Haywood loved his time in the Emerald City. Socially, it was light years from Mississippi (a region he’s helping recover today). He calls it “the most liberal city in the world” and a “utopia” when he was there. He played under Bill Russell, who years prior held the first integrated kids’ basketball camp in Mississippi, and player-coach Lenny Wilkens. He was there when the team made its first trip to the playoffs. He remembers eating Crab Louie at the local restaurant 13 Coins. Reflecting on all this, as Haywood does at times, especially nowadays as he works on a new biopic feature film about his life, he feels overwhelmed. But while Haywood has led a Forrest Gump-like story, one that has touched myriad moments in history, his victory over the NBA is where his impact is felt most. Though, he rarely seems to get the credit for those achievements. The undergraduate players succeeding during March Madness contemplating their futures, the straight-from-high school players and those known as one-and-done – Haywood’s name is likely not quick to their tongues, despite the fact he’s helped so many earn so much.

“It has made [the NBA players] over $35bn in salaries alone,” he says of his victory in court. “It has made the owners over $50bn in revenue, because they were able to expand from 15 teams at the time. And grow.”

Haywood wonders if LeBron James would have passed Kareem Abdul-Jabbar in the NBA’s all-time scoring rankings if he’d had to play in college four years before becoming a rookie. What would his career earnings be with four fewer years of professional service? And what about the European players like Luka Doncic, who don’t need any NCAA experience or number of years out of high school to play in the league? Haywood’s legacy is still felt in the NCAA ranks, too. When the recent Name, Image and Likeness rules were created to allow players in college to make money, his Supreme Court victory was again cited. Now college athletes can make suitable livings from their on-field labor before making the NBA, MLB or NFL.

“That was my argument,” says Haywood. “I couldn’t get any help for my mother and my family, who were picking cotton for $2 a day in Silver City, Mississippi.”

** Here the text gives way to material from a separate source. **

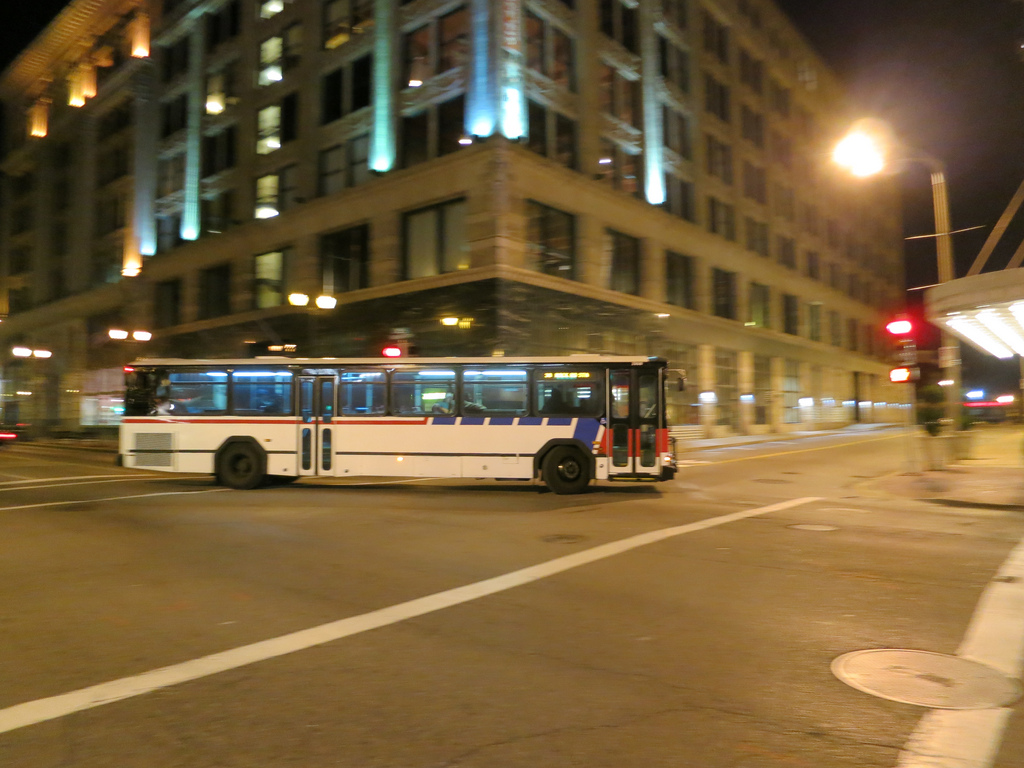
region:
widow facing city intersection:
[396, 200, 442, 281]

But over the years, Haywood’s win has caused him some professional scars. Not only was he cast as a villain during his early playing days, but it took him over a quarter-century to be inducted into the Naismith Basketball Hall of Fame, despite being an ABA MVP and four-time NBA All-Star. It was only after Charles Barkley spoke out saying the Hall would be incomplete without Haywood that he was finally welcomed in 2015. However, he was not included as part of the league’s recent Top 75 team. In more recent years, Haywood, a father of four daughters and who was married to the fashion model Iman for a decade, has been fighting for retired players in both the ABA and NBA to get health benefits and pensions. He’s a former chairman of the National Basketball Retired Players Association and he’s still winning battles on behalf of the basketball workforce. Now, he’s doing the same for retired WNBA players, too.

He takes pride in remembering the generations that came before. Similarly, Haywood, who lives in Las Vegas and has been doing college basketball broadcasting for March Madness of late, hopes people remember his name, his legacy. The 73-year-old Haywood jokes that he’s keeping himself in good shape – even eating vegan –for the day he might overhear a college star or young NBA standout thank him for the opportunity he helped create, the door he helped open. Haywood, who recently published a detailed memoir, The Spencer Haywood Rule, hopes he’s known for that very phrase in perpetuity.

“You can’t keep suppressing history,” Haywood says. “Otherwise, you’ll start living like Ron DeSantis.”